Michelle Ryan Michelle Ryan, too, very good as Marge, the wronged girlfriend – and possibly even better doubling up in the minor role of Sophia the prostitute who nearly gets raped. Chris Ravenscroft Nice to see Chris Ravenscroft again, once sidekick to TV’s Detective Inspector (“there bin a murder”) Wexford. Not overly convinced by his performance as Ricky’s father, but very effective as the Italian detective who’s just beginning to suss out Ripley’s guilt – a cross between Columbo, Morse and Topo Gigio.

But, you know, there are problems. Boy are there problems.

The end of act one has a most ingenious way of showing the boat on which Ripley and Ricky go further out to sea, and from whence only one of them would return. But – really – the “fight” between them was choreographed as balletically hokily as you could imagine and I found it laughable. It was the least convincing stage fight I have ever seen. I was waiting for the handbags to come out. And then there was a video projection which (I assume) was to convince the audience that two people were struggling underwater and one of them was drowning. Hmmm. Sometimes the imagination can work much better.
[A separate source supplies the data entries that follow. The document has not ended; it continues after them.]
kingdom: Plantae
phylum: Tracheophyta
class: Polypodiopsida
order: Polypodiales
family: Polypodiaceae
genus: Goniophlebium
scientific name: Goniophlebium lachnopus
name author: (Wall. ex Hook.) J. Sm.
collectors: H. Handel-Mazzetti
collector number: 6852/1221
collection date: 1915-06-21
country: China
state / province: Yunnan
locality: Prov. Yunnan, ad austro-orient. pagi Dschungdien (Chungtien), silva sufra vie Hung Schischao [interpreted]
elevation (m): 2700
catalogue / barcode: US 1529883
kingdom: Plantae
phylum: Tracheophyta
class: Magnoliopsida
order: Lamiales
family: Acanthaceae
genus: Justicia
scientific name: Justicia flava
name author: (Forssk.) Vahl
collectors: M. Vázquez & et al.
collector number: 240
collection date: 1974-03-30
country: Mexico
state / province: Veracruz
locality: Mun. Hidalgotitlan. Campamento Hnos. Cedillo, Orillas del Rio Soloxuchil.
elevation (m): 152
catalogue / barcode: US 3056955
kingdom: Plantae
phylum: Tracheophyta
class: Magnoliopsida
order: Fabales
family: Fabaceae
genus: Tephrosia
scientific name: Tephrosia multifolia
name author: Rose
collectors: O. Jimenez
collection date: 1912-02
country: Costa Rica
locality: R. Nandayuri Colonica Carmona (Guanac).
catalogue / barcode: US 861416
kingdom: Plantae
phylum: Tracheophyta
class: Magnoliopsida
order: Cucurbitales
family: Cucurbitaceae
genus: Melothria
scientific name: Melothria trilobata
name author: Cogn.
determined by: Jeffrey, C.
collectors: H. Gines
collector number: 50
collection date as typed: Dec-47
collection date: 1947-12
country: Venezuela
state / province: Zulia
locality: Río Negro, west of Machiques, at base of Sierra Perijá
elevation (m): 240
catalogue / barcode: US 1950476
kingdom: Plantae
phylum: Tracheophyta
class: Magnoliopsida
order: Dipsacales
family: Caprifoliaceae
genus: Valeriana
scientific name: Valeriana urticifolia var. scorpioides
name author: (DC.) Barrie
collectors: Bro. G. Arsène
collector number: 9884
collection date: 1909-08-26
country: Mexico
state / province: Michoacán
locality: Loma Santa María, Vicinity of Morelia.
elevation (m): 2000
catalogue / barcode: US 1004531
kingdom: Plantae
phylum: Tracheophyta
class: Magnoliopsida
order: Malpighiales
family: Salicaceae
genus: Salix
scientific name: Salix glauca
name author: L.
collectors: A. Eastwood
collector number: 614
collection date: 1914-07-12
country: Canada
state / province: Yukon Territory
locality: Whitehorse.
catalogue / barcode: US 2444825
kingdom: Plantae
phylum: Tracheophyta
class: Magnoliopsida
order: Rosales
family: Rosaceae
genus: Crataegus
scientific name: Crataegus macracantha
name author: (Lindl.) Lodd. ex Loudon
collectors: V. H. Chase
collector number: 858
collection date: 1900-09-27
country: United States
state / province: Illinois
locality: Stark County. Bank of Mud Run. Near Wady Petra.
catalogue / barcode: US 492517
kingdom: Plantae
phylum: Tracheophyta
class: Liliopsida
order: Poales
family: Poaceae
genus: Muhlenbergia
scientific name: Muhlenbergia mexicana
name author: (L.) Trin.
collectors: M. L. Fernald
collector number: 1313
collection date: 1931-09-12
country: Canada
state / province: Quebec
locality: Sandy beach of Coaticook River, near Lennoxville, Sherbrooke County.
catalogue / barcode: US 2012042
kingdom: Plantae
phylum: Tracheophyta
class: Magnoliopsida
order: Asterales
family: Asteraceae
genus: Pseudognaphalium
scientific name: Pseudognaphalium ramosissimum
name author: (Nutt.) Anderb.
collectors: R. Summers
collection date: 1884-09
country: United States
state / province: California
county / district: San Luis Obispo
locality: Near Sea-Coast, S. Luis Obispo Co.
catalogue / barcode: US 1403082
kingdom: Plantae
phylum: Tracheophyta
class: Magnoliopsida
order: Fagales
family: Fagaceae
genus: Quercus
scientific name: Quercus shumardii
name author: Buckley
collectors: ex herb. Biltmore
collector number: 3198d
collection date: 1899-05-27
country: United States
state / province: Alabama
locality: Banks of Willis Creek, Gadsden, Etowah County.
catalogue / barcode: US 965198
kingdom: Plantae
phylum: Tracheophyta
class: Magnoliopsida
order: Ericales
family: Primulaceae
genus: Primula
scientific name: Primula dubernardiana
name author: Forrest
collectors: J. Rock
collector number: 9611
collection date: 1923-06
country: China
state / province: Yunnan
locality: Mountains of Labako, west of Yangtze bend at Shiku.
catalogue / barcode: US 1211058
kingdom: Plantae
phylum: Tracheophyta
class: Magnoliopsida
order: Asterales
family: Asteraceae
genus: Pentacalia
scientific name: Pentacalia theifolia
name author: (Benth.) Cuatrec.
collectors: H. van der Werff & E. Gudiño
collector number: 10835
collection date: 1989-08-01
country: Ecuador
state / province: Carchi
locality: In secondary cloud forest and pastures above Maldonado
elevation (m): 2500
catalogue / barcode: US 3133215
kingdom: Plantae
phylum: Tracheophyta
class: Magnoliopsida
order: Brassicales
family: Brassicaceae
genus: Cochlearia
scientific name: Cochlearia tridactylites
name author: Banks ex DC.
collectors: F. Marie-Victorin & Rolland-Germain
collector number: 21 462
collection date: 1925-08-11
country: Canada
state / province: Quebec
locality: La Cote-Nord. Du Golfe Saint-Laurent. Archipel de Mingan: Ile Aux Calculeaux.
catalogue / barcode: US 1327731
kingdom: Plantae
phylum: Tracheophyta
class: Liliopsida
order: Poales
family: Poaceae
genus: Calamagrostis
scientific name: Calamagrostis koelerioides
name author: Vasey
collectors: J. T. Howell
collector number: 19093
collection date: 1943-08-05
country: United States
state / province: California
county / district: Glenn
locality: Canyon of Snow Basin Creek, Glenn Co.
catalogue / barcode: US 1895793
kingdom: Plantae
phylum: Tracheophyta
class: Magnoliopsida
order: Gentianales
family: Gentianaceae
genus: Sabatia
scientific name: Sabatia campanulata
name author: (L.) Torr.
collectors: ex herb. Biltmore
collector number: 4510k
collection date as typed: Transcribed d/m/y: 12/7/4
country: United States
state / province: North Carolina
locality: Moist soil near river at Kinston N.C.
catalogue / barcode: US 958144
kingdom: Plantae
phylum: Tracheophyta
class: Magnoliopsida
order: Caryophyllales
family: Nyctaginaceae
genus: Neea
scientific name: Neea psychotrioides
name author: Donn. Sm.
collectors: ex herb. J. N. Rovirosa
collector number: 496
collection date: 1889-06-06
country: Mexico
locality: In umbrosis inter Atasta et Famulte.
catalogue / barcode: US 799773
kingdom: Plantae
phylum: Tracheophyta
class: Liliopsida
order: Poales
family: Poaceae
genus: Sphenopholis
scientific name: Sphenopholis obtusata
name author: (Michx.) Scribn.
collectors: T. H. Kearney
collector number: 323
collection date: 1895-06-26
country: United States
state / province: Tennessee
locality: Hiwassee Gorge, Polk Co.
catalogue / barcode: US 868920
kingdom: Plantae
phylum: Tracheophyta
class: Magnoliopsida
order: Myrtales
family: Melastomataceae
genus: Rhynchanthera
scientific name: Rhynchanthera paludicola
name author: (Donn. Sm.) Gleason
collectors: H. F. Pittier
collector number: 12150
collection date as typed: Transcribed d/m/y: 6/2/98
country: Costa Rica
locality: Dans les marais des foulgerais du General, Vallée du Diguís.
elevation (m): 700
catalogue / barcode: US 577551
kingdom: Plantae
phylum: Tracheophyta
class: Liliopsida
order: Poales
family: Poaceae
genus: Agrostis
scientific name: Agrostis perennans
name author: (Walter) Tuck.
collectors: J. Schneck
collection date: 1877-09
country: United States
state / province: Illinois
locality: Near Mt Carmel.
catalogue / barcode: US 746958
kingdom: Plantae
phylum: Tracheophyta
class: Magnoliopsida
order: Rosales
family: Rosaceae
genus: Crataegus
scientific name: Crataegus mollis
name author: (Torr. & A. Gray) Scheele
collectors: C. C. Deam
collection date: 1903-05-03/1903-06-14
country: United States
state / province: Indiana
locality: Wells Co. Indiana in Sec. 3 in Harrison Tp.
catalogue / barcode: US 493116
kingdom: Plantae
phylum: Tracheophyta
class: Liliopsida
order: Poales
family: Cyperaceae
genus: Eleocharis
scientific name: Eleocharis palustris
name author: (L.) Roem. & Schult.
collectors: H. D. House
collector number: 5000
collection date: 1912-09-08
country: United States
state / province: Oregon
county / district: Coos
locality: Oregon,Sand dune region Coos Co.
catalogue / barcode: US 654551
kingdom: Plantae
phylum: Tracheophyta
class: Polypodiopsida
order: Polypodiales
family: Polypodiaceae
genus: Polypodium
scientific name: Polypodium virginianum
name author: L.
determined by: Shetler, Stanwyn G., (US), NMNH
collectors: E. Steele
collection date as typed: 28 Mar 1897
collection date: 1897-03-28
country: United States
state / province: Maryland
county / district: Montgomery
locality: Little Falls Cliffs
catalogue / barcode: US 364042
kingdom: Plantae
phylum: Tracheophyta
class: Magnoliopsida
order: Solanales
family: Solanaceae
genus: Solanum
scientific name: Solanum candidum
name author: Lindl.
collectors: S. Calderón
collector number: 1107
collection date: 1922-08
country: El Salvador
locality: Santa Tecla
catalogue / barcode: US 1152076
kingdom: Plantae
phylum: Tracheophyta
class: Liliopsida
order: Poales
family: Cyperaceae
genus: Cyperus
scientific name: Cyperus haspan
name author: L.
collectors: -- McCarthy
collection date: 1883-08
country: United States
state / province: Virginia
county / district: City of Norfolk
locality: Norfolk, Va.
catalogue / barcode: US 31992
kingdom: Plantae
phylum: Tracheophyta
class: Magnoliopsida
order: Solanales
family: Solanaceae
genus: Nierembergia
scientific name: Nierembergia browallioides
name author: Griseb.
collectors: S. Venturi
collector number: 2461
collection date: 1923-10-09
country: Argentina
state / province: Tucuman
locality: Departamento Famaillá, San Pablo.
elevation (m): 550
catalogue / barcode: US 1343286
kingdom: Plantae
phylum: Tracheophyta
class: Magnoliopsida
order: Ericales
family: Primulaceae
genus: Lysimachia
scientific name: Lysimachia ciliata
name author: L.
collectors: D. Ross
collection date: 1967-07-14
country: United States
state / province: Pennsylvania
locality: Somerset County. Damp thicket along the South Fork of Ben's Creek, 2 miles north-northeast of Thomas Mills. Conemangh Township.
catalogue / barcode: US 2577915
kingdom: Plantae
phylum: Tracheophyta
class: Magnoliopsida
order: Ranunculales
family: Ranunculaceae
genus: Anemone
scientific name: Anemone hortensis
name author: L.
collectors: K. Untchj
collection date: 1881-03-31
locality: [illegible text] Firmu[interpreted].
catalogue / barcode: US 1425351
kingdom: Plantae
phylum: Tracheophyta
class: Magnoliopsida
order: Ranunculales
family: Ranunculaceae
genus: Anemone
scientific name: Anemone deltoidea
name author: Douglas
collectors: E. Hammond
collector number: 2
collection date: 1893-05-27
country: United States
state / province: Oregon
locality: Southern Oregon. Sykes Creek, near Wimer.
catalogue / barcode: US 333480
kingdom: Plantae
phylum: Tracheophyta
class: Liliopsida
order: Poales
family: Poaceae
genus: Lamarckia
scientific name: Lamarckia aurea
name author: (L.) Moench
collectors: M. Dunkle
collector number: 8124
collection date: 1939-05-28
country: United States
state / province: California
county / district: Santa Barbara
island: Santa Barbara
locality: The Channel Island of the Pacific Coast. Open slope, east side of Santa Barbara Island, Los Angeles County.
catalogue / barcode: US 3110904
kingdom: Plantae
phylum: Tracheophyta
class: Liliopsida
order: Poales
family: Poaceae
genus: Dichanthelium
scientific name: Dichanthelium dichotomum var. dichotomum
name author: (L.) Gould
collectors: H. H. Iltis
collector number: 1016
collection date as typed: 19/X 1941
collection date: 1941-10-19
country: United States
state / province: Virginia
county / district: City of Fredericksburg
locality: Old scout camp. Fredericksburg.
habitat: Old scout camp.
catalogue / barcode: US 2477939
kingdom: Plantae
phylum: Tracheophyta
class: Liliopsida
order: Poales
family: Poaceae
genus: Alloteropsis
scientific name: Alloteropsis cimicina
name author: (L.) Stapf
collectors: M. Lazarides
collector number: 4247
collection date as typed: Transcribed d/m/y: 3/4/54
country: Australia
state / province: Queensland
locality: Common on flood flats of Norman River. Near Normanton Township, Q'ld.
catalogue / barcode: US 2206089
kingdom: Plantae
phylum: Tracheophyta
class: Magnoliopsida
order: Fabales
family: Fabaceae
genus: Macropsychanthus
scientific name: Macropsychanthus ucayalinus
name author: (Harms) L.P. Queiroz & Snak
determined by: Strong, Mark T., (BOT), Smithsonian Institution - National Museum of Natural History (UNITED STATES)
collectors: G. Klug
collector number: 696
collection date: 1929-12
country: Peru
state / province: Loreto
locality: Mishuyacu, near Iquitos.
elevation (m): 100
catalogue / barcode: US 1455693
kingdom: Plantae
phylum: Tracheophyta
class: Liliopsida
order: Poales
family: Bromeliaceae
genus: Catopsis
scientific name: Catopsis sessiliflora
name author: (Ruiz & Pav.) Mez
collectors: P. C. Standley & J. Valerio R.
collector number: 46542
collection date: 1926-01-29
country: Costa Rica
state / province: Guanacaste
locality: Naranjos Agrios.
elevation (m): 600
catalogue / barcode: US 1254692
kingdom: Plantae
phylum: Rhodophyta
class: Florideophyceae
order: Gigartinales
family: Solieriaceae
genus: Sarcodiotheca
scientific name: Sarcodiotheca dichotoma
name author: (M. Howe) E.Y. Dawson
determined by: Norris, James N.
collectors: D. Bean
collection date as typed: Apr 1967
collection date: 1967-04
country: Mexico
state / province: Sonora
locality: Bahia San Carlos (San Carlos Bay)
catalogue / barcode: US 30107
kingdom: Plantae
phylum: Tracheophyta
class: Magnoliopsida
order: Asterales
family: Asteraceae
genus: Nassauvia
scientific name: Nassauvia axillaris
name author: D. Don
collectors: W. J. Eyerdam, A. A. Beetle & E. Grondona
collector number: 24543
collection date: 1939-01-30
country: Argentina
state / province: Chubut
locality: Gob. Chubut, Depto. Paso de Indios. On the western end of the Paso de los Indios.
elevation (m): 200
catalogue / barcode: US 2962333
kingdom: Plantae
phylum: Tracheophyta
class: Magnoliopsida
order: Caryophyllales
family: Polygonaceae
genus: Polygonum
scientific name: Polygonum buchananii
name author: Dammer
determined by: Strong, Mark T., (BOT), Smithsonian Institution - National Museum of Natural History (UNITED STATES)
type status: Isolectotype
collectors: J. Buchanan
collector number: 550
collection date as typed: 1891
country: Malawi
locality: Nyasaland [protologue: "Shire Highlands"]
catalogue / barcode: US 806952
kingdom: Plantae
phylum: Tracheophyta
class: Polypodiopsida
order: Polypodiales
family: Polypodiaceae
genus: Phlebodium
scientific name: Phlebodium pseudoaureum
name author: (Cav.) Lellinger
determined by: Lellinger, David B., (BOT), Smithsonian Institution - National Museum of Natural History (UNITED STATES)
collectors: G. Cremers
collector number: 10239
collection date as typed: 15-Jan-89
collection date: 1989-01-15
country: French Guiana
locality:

Another problem was the ending. If ever a play ended with a whimper and not a bang, this is it. Possibly because Ripley never gets a well-deserved come-uppance, one feels really deprived of a proper denouement. His aunt has come out to see him in Italy and is droning on about something boring – a hideously boring speech. Now – this is a long play. Too long. I don’t think I fell asleep. Very hard to do so from Row B of the stalls because you feel (normally) so involved in what’s going on. But maybe I did, as during the course of this speech my brain decided it had had enough and didn’t want to follow it any more. So I thought to myself I’d let this bit pass, and then catch up with the story in the next scene.

Only there was no next scene. The boring speech ends, and so does the play. Having tuned out, I was suddenly rather freaked by the fact that it had all finished and I hadn’t noticed it. And I don’t think I was alone in that thought in the audience. It took a long time for the applause to start up – I think there was a mutual feeling of “That can’t be the end, can it???” and then I have to say I thought the applause was tepid and short-lived at best. Shame because it was a hard working cast who deserved more.

The play would definitely be improved with a few cuts – probably a bit of a re-write really, to prune it back by about half an hour. A lot of the dialogue at the beginning of the play was very stilted and unnatural. It didn’t really pick up until Ripley arrived in Italy.

So – in brief – a lot of effort, a lot of effective sinisterness, some good staging ideas, but with a feeling of overall disappointment at the end. At times this could have been a four-star show; but on reflection it’s more of a plucky two-star than solid three-star. Pity.